The Future of our Integrated Data Economy

By Mariya GABRIEL, European Commissioner for Digital Economy and Society

Digital revolution is based on data. In 2020 the value of EU data economy can double up to €739 billion or 4% of GDP.

And citizens stand to benefit: Data collected by smart sensors and our day-to-day use of products, devices and services is both cheaper and richer then experimental data. For example, such data helps developing therapies for diseases which are rare but still have a large societal effect (with 30m Europeans suffering from 6,000 rare diseases). But personalised medicine is only one application area. There is also “personalised manufacturing” with smart machinery making small production runs economically viable; reduced and optimised consumption of resources such as water and energy; more targeted use of fertilisers for more efficient agriculture; better managed traffic flows and self-driving vehicles with less environmental impact … the list goes on.

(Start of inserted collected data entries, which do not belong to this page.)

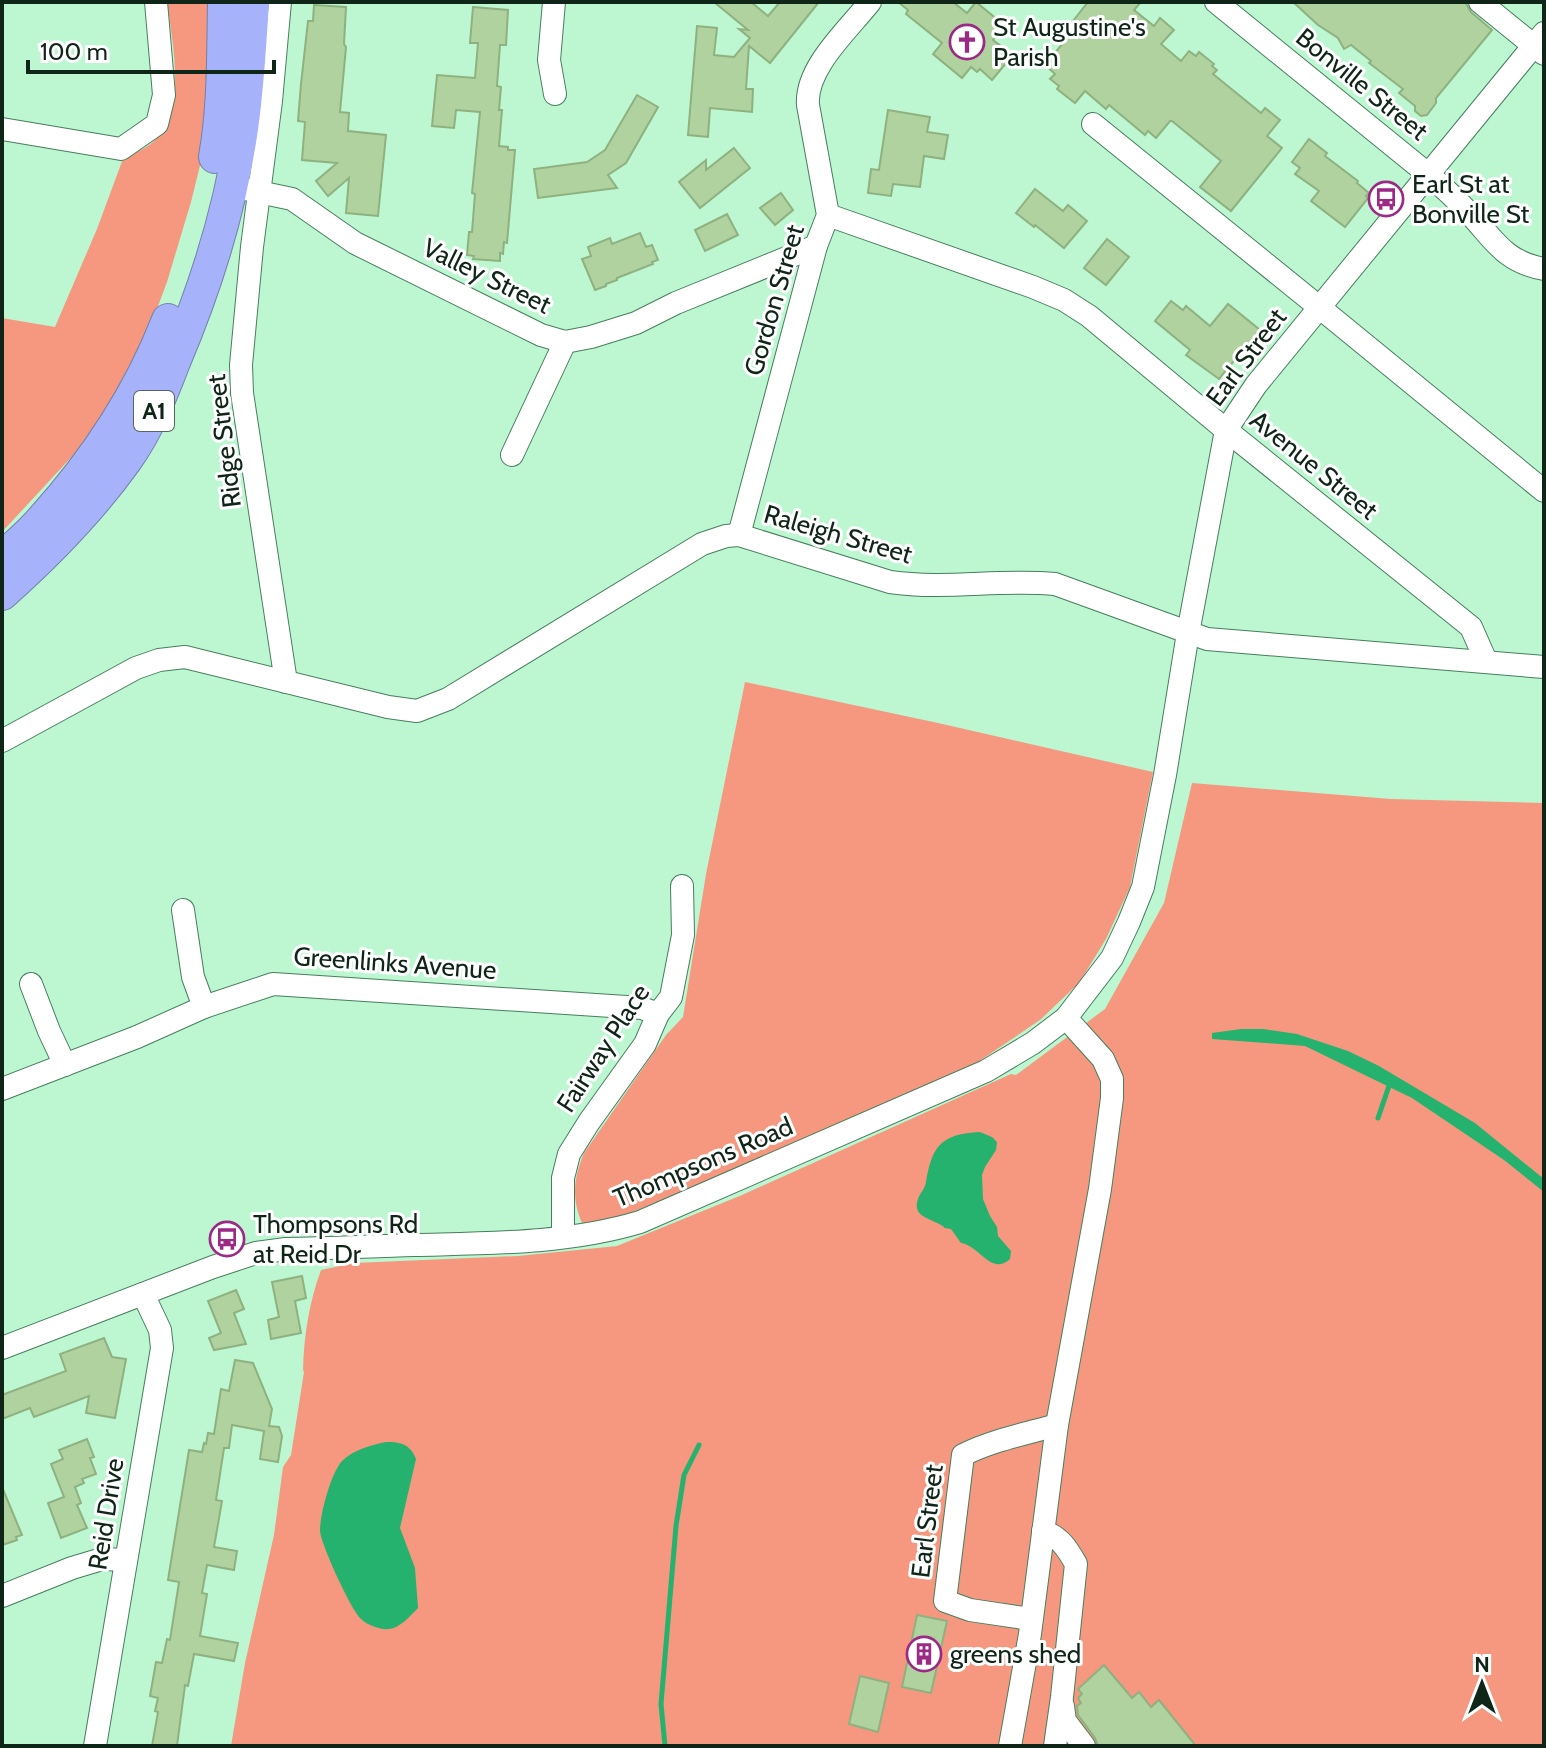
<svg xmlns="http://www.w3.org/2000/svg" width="1546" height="1748" font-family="Cabin,sans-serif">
	<rect width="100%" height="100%" fill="#bcf7d1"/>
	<g fill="#f5987f">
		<path d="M167,2H208L212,117L191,202L167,282L130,381L78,450L2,532V318L55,327L97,229L124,156C194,141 174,54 167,2Z"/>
		<path d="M745,682L938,723L1153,772L1130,887L1106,939L1079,983L1040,1020L975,1064L694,1187L625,1215L592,1224L582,1223C571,1198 574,1177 584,1153L666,1035L683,1017L706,874Z"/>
		<path d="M1192,783L1391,799L1544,803V1746H231L245,1663L274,1535L283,1467L291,1455L304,1372L303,1370C304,1335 309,1303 321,1270L354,1263L518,1256L617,1246L742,1195L1011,1074L1016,1075L1105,1009L1164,903Z"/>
	</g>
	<g fill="#25b26e">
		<path d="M1241,1029H1263L1297,1034L1348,1051L1379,1066L1475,1123L1544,1179V1192L1504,1160L1412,1098L1305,1046L1212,1039V1033Z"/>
		<path d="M980,1132L992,1137L997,1142L996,1150L985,1167L982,1175L983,1199L990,1216L997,1227L998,1236L1011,1251L1010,1259C991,1276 980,1246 961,1243L951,1229C939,1227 950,1230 939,1224C929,1218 912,1216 918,1199C920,1193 925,1189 926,1182C932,1146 941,1134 980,1132Z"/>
		<path d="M386,1442C401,1442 410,1444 416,1459L400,1528L415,1568L418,1608C410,1616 400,1628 389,1629C380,1630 367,1625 361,1619C350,1608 321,1544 320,1531C320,1514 331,1473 342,1461C353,1450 371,1445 386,1442Z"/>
	</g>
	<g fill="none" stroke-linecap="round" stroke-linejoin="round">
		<g stroke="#25b26e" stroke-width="5">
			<path d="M1378,1118L1390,1083"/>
			<path d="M665,1746L661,1704L676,1526L684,1475L699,1445"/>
		</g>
	</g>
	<g fill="#afd29f" stroke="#8fb180" stroke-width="2">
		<path d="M714,2H751L768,16L780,2H819L770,63L749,46L746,89H753L752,112L710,108L708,137L688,135L697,26L717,28L714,55L734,57L750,38L739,29L748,30Z"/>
		<path d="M898,2H953L967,13L976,2L1004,25L993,40L1013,55L992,80L980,69L977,72L971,67L962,78L933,54L942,43L906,14L908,10Z"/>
		<path d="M1088,2H1141L1134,10L1154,26L1160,18L1174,30L1161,44L1181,61L1189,51L1196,56L1199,52L1214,64L1212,66L1217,70L1213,74L1261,113L1265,108L1280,120L1267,136L1282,148L1231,211L1200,187L1221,161L1172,121H1170L1156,138L1148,131L1145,135L1109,105L1106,109L1085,91L1075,103L1057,89L1059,86L1050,79L1055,74L1045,65L1078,25L1073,21Z"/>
		<path d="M1293,2H1465L1471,12L1492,30L1436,98V103L1427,115L1421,116L1415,111V106L1399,93L1403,89L1369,63L1371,61L1351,45L1344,49L1338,38L1318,25Z"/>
		<path d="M314,5L346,7L344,44L346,47L340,112L349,113L348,131L386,135L378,216L346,213L349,178L328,196L316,181L337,163L302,160L305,122L298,121L301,84L308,21H313Z"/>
		<path d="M473,7L508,10L506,45H500L497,86L501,87L499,110H502L499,146L508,147V150H515L507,243L504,242L503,254L500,253V261L473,259L474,256L467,255L469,232H472L475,194L472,193L480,112L456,110L454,128L432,126L437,75L475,78L478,43H470Z"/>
		<path d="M637,95L658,107L626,163L608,175L617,188L538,198L534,169L587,162L605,150Z"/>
		<path d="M888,110L930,117L927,132L948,135L944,159L924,156L920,187L893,184L891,196L868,193L871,169L879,170Z"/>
		<path d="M1309,139L1327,153L1325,156L1358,181L1357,183L1369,193L1366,196L1368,198L1345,227L1311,201L1319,191L1295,174L1300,168L1292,162Z"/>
		<path d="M734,148L750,168L700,208L679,182L706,160V170Z"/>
		<path d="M1035,189L1063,211L1068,205L1087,221L1064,248L1035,225L1034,227L1016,213Z"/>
		<path d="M781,193L793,210L775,225L760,208Z"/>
		<path d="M727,214L738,235L705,251L695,230Z"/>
		<path d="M640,233L646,247L652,245L658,260L652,262L653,264L617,278V280L606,284V286L595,290L582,259L591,256L588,247L610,238L612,244Z"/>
		<path d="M1107,239L1129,257L1106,285L1084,268Z"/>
		<path d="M1171,301L1183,310L1186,306L1210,326L1228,304L1260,330L1219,379L1186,355L1190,350L1155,321Z"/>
		<path d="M302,1276L306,1298L295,1301L301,1333L271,1339L268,1320L279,1317L272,1282Z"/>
		<path d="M236,1290L244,1309L234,1313L246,1344L214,1350L209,1338L221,1333L208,1301Z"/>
		<path d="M104,1338L112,1357L126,1359L115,1418L86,1413L89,1396L34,1417L30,1408L2,1419V1395L66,1371L60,1354Z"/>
		<path d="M235,1360L253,1363L272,1409L269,1426L279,1427L282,1436L278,1462L260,1459L264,1431L232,1425L229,1448H224L216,1500L222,1501L214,1547L237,1551L234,1570L207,1565L202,1593L207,1594L200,1636L238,1643L234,1661L194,1654L188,1686L185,1685L177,1746H152L158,1712L155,1711L158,1698L150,1696L156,1662L162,1663L167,1639L170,1640L179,1582L168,1580L189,1450L202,1452L204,1443L206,1444L208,1433L214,1434L221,1389L229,1391Z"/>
		<path d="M87,1439L94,1457L90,1458L96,1474L82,1479L84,1483L75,1487L81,1503L77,1505L87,1528L61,1538L48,1503L64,1497L51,1464L63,1459L59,1450Z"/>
		<path d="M2,1487L22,1535L16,1537L17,1540L2,1545Z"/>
		<path d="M917,1615L947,1621L931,1693L902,1687Z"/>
		<path d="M1104,1665L1132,1698L1139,1692L1151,1707L1159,1700L1196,1746H1098L1095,1738L1078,1715L1077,1706L1081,1703L1078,1698L1082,1694L1078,1689Z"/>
		<path d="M860,1676L889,1683L878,1732L849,1724Z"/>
	</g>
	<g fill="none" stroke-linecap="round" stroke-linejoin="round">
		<g stroke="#477e5d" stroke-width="24">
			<g id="minor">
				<path d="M280,2L271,101L252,247L241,365L242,393L286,682"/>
				<path d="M554,2L549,60L555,94"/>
				<path d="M1216,2L1429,175C1443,187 1457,200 1470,214C1495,241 1505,262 1544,269"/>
				<path d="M1480,2L1544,54"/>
				<path d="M1093,124L1319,307L1544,491"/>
				<path d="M2,129L121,149L157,124L164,95L156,2"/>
				<path d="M245,189L292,199L355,243L541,335L565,342L591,337L636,323L676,303L816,246"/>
				<path d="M828,215L1033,287L1064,300L1089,316L1226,430L1471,627L1486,661"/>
				<path d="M512,455L565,342"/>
				<path d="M739,535L816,246L828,215L808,105C805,68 848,30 870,2"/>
				<path d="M2,741L136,668L159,660L185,657L388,707L417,711L448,699L702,544L726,536L739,535L890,582C945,590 1000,579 1055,584L1207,639L1544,667"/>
				<path d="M183,910L193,977L204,1007"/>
				<path d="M31,984L49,1031L65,1065"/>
				<path d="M2,1089L137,1037L204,1007L273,984L642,1008L658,1014"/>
				<path d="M563,1237V1178L569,1154L589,1122L645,1044L658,1014L671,997L683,935L682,886"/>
				<path d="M2,1348L213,1267L256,1253L286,1249C329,1249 371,1246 414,1245C489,1243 567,1244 640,1222L986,1071L1033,1043L1066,1018L1112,958L1129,922L1143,887L1165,775L1188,633L1226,430L1256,385L1544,33"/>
				<path d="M1043,1531C1060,1537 1067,1548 1076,1564L1062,1697L1055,1746"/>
				<path d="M2,1596L72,1568L102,1559L126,1560"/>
				<path d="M1031,1619L970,1610L945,1601L963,1455C993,1440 1025,1434 1057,1425"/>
				<path d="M1063,1706L1065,1721L1084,1746"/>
				<path d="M95,1746L162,1348L160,1330L143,1294"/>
				<path d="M1010,1746L1030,1634L1057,1425L1100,1189L1112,1098V1079L1103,1059L1066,1018"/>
			</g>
		</g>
		<g stroke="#7181aa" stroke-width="34">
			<g id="highway">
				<path d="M215,157C224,106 223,54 224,2"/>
				<path d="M2,558C14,547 27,536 38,524C92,465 139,395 168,320"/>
				<path d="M2,594C47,554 91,509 126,460C147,431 161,396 174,362C205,289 229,214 241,135C248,91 250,46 253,2"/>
			</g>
		</g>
		<use href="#minor" stroke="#fff" stroke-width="22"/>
		<use href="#highway" stroke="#a6b2f9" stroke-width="32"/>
	</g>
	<defs>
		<g id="church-ring" transform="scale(1.8)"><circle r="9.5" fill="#fff" stroke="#9b2986" stroke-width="1.5"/><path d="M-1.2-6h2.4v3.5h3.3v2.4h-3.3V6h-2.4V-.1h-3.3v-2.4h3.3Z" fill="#9b2986"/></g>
		<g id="bus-ring" transform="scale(1.8)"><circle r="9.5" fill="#fff" stroke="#9b2986" stroke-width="1.5"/><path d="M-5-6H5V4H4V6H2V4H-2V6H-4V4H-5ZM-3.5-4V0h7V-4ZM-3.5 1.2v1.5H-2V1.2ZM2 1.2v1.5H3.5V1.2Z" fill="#9b2986"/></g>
		<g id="building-ring" transform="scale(1.8)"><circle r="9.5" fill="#fff" stroke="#9b2986" stroke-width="1.5"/><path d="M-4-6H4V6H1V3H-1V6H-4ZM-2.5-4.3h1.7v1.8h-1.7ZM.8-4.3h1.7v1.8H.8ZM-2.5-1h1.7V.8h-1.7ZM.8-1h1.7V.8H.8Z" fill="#9b2986"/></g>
	</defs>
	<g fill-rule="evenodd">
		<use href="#church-ring" x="967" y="42"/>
		<use href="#bus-ring" x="1386" y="199"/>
		<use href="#bus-ring" x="227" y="1239"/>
		<use href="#building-ring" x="924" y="1654"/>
	</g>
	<g text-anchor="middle" stroke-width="6" stroke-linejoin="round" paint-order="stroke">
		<rect fill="#fff" stroke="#56665d" stroke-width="2" x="134" y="391" width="40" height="40" rx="6"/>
		<g font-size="24" font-weight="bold" fill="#0e2518">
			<text x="154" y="419">A1</text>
		</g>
		<g font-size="26" fill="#0e2518" stroke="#fff" text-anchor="start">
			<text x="993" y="36">St Augustine's<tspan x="993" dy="30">Parish</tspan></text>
			<text x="1412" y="193">Earl St at<tspan x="1412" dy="30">Bonville St</tspan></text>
			<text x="253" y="1233">Thompsons Rd<tspan x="253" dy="30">at Reid Dr</tspan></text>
			<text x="950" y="1663">greens shed</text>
		</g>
		<g font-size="26" fill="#0e2518" stroke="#fff">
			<text transform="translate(1362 84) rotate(39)" y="9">Bonville Street</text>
			<text transform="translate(487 276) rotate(26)" y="9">Valley Street</text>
			<text transform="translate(774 300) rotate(-74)" y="9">Gordon Street</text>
			<text transform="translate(1246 357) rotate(-53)" y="9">Earl Street</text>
			<text transform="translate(224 441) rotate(-97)" y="9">Ridge Street</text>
			<text transform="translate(1314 465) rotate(39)" y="9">Avenue Street</text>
			<text transform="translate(838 534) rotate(16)" y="9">Raleigh Street</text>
			<text transform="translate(395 963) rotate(4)" y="9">Greenlinks Avenue</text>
			<text transform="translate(603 1048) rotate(-57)" y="9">Fairway Place</text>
			<text transform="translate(703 1162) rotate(-23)" y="9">Thompsons Road</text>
			<text transform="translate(106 1514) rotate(-81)" y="9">Reid Drive</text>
			<text transform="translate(927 1521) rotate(-83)" y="9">Earl Street</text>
		</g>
	</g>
	<rect width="1546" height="1748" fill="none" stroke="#0e2518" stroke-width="8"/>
	<g transform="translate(1482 1684)" stroke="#ffffff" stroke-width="6" paint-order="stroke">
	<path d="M0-6L14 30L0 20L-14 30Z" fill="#0e2518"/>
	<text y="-12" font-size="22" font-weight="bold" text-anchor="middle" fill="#0e2518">N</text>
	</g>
	<path d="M28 60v12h246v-12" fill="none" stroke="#0e2518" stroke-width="4"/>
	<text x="40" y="60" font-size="24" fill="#0e2518" stroke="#ffffff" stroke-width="6" paint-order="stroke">100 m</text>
</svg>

But a lot of data is needed for such applications. Artificial intelligence and machine learning also needs massive amounts of data for training. In this perspective, government- induced data collection (e.g. in China) or relatively wide availability of customer and social media data (e.g. in the US) have given an early competitive advantage to other parts of the world.

However, the economy is a long game, and in the longer term citizens’ trust will be essential.
First, because relevant data often is personal data. Not least since the Snowden revelations, citizens are more and more uncomfortable with data collection and processing and may opt out from data-driven services. Therefore business models which rely on intrusive use of citizens’ data for improving products and services targeting these very same citizens are inherently unsustainable.

Second, because the use of digital products and services themselves is constrained by widespread security concerns. The number, complexity and scale of cybersecurity incidents and their impact on the economy and society continue to grow. The parallel explosion of the number of internet of things devices will increase the “attack surface” manifold. It is predicted that cybercrime will cost businesses globally more than €5 trillion per year by 2021.

In Europe we have started addressing these challenges already many years ago and this is why

I am convinced that Europe is well positioned for benefiting even more during the next phase of the digital development.

With the EU’s general data protection regulation coming into force in May 2018, and a proposal for a regulation on e-privacy also making its way through the legislature, we have created the right framework for personal data. Reinforced rules on consent, and new rights to access, remove or port data put the citizen at the centre.

For cybersecurity, the network and information security directive brings new rules for operators of essential services and for digital service providers. We have also proposed to strengthen the Union’s Cybersecurity Agency, ENISA, and an EU-wide security certification framework. Such measures protect European citizens, businesses, and public institutions against increasing cyber threats.

In addition to these overarching protections, we also need specific policies and technologies. For personal data, one building block are personal information management services (also called “personal data stores”, “personal data spaces” or similar) which empower citizens to participate actively in the data economy. This is a paradigm shift because the individual is in control and decides who has access, how the data can be used, and under which conditions, all built on secure and standardised protocols. Both start-ups and major operators are active in an emerging ecosystem and the EU is supporting related research and innovation projects. Such technical developments reinforce policy measures for the data economy, and vice versa. For example, the more citizens use such services, the faster the “once only principle”, which foresees that individuals and organisations should not have to provide their digital information anew to every company or public administration they interact which, will become a reality.

For non-personal data (which includes previously personal data which has been irreversibly aggregated or anonymised), the European Commission has recently proposed a “free flow of data” principle, doing away with unjustified requirements for storing data at a specific geographical location.Moreover, we are working on an update of relevant legislation to make sure more data generated by the public sector, or with public funding, becomes open data accessible for re-use. And we fund work on data technologies and formats, including at the standardisation stage, to facilitate the use and also the exchange of data.

Like any industrial paradigm shift, the data economy creates new job profiles and requires new skills. Today it already employs more than 6m data professionals. This could increase by more than 10% per year to over 10m by 2020. But we need to make sure that the new skills are taught and learned throughout the EU. Otherwise the gap between open positions and available professionals could widen from 420,000 to almost 3m in2020.

In short: With the right actions on skills, investments and policies the EU’s citizens and society stand to gain a lot from our integrated data economy.